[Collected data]
Content starts

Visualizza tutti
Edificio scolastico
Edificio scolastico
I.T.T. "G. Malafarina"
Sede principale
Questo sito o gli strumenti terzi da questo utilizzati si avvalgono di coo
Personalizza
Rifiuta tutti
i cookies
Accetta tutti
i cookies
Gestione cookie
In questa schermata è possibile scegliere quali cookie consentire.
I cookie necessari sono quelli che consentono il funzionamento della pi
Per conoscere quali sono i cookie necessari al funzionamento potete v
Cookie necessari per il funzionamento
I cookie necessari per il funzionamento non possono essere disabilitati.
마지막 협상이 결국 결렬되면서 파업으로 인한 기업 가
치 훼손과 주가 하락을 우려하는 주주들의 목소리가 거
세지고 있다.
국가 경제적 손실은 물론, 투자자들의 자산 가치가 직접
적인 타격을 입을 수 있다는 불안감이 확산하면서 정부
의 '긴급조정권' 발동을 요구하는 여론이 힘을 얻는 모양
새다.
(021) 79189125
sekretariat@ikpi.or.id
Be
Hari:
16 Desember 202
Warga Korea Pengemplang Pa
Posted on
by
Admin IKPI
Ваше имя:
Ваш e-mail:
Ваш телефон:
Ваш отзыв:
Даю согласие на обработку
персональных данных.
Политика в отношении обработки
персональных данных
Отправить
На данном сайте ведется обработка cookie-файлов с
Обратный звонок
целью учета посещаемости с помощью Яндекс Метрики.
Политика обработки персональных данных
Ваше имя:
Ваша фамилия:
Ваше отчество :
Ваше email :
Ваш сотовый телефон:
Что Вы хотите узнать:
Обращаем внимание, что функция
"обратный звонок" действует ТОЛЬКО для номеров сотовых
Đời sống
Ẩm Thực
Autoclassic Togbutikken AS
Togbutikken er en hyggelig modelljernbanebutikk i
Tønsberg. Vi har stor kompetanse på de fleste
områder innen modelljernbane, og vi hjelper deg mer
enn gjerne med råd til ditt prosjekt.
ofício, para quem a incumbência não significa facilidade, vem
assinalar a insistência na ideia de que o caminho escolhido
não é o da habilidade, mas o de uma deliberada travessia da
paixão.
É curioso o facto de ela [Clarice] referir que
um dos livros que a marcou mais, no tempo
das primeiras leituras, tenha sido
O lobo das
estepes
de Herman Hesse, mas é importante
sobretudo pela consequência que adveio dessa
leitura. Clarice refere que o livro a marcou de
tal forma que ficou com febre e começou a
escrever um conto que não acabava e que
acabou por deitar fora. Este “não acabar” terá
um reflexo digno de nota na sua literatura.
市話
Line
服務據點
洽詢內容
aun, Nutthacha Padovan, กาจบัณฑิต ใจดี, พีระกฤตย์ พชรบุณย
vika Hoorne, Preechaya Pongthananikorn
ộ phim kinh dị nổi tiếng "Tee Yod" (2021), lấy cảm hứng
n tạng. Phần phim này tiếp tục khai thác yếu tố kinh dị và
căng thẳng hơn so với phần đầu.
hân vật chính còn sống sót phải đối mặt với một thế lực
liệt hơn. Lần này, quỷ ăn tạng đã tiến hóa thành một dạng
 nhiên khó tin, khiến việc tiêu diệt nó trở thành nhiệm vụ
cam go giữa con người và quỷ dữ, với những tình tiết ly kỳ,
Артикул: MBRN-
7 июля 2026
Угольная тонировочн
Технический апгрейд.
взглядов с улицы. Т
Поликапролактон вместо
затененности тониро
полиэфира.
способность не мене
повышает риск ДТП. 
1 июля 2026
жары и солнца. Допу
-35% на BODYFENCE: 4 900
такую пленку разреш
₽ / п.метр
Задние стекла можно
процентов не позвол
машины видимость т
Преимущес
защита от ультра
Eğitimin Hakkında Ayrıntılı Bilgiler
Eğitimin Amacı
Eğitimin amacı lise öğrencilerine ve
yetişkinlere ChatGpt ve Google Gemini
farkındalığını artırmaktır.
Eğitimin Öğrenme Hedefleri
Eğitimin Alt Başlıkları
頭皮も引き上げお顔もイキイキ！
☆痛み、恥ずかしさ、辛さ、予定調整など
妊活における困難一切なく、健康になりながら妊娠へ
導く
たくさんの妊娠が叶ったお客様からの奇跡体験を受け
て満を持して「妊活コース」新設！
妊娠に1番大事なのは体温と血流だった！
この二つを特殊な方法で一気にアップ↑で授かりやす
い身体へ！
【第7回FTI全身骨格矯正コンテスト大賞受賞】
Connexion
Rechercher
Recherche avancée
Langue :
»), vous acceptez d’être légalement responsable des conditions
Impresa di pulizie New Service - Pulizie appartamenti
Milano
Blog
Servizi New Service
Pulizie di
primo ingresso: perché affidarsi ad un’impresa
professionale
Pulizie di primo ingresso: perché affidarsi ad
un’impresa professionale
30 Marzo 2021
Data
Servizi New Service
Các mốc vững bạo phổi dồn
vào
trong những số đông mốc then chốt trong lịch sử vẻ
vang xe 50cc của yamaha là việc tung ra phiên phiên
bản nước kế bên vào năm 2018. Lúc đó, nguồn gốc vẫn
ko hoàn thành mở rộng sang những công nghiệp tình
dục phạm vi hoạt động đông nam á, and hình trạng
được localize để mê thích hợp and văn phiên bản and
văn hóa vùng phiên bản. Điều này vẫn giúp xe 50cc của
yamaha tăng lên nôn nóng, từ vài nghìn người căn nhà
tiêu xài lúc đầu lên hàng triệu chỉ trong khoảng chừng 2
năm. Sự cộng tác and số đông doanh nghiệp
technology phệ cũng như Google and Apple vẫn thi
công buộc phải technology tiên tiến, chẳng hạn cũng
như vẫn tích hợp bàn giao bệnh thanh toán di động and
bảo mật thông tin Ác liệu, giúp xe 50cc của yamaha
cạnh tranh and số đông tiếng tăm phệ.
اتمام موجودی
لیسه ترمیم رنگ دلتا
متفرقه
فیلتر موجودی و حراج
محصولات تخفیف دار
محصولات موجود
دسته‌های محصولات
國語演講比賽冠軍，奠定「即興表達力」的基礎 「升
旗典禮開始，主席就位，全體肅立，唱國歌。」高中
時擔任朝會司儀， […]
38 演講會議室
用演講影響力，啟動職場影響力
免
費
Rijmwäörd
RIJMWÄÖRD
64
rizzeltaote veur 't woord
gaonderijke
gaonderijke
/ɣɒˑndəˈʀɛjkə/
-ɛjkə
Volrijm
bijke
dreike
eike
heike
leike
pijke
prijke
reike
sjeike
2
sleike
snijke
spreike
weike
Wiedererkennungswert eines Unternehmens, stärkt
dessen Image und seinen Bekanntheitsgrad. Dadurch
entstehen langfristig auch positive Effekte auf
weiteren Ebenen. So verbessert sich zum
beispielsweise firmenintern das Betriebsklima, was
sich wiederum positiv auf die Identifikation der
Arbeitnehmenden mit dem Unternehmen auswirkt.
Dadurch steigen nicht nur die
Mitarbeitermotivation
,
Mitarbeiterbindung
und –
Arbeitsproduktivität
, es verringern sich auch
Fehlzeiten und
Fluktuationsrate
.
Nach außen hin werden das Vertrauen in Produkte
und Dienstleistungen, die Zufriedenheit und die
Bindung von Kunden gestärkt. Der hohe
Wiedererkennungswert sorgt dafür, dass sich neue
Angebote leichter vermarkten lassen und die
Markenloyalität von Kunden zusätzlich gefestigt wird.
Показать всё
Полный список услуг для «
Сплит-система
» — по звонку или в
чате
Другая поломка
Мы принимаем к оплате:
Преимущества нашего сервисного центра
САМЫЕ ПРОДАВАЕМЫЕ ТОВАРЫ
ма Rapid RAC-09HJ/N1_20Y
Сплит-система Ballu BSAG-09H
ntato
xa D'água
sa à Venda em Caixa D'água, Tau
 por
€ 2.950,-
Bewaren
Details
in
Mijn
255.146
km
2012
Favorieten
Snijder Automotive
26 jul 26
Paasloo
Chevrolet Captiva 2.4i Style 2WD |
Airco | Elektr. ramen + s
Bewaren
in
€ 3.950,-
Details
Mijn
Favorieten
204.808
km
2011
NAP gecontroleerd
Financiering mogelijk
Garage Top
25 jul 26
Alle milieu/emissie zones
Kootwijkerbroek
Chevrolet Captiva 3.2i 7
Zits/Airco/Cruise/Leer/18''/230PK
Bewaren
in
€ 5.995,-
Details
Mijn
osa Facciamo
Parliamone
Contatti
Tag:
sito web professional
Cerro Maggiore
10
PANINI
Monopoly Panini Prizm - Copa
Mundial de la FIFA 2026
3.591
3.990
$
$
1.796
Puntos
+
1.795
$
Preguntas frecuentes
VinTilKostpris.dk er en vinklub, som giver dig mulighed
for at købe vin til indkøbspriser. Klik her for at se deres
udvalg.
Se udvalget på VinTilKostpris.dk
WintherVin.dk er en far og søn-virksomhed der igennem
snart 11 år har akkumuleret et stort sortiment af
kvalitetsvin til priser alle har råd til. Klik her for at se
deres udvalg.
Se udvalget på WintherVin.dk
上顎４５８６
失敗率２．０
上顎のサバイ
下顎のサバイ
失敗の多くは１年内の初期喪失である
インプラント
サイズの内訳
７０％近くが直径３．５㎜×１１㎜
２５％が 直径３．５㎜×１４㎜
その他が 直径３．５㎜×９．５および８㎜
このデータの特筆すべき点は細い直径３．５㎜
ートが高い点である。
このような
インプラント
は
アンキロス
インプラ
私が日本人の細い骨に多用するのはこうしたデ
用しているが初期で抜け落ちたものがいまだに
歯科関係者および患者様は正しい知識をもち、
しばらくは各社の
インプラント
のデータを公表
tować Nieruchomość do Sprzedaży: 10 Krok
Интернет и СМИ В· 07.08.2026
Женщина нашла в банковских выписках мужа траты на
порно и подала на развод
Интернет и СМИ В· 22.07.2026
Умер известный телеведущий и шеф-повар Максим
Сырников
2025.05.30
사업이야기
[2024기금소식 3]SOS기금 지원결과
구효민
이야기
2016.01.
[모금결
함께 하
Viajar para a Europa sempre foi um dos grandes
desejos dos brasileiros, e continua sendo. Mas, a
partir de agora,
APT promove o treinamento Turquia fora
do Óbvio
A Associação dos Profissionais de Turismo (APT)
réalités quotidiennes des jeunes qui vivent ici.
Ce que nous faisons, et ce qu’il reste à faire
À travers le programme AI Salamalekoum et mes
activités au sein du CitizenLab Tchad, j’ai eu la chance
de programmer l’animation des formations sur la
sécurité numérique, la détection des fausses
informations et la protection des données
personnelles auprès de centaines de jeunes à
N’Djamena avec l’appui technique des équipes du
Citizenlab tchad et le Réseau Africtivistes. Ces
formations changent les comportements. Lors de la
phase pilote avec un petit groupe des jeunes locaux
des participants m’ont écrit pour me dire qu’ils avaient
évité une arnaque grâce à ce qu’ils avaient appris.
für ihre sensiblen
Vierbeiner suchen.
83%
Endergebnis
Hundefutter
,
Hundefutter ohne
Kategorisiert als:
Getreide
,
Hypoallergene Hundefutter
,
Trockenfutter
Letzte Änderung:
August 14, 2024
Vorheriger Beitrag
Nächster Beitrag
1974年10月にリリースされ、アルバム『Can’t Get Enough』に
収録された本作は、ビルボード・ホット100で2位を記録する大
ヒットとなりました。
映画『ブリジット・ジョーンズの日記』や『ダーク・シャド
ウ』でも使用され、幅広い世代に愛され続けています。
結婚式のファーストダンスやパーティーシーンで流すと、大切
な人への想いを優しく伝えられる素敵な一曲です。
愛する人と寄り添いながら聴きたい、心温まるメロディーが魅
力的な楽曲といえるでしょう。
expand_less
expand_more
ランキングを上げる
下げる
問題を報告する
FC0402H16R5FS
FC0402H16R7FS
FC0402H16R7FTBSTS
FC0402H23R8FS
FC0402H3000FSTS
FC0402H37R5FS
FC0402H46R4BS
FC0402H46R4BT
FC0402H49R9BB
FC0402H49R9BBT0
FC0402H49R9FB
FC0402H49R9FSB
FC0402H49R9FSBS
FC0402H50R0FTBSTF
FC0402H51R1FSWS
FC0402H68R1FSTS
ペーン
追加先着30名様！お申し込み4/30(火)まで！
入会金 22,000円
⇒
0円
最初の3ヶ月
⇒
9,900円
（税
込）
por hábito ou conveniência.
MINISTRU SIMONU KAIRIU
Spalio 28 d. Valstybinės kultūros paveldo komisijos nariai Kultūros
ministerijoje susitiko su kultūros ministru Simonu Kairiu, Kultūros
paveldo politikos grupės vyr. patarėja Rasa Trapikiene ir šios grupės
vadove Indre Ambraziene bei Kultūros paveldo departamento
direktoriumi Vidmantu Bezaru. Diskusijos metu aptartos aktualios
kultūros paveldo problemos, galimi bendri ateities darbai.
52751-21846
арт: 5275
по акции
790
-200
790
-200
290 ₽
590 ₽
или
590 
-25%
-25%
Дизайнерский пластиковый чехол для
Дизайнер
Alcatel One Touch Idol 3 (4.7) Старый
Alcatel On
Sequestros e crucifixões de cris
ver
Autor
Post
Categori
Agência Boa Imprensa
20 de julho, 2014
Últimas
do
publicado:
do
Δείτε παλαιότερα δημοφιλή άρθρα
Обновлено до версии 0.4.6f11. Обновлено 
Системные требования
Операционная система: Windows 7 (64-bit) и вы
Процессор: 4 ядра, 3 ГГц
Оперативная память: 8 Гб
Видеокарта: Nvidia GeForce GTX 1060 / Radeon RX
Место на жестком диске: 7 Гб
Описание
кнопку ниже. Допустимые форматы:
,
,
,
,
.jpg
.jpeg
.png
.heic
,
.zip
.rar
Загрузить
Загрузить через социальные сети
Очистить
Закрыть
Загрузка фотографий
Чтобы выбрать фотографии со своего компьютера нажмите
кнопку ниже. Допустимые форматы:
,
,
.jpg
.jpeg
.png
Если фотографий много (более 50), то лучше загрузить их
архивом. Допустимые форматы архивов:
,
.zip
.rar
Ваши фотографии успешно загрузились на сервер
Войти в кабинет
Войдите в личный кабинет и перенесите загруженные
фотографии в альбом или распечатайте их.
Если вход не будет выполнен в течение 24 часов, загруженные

Content ends

● PROBLEM DETAILS: All that is wanted is the run of lines from the start of the data through the line containing "Per conoscere quali", copied word for word.

● TASK RESPONSE:
Visualizza tutti
Edificio scolastico
Edificio scolastico
I.T.T. "G. Malafarina"
Sede principale
Questo sito o gli strumenti terzi da questo utilizzati si avvalgono di coo
Personalizza
Rifiuta tutti
i cookies
Accetta tutti
i cookies
Gestione cookie
In questa schermata è possibile scegliere quali cookie consentire.
I cookie necessari sono quelli che consentono il funzionamento della pi
Per conoscere quali sono i cookie necessari al funzionamento potete v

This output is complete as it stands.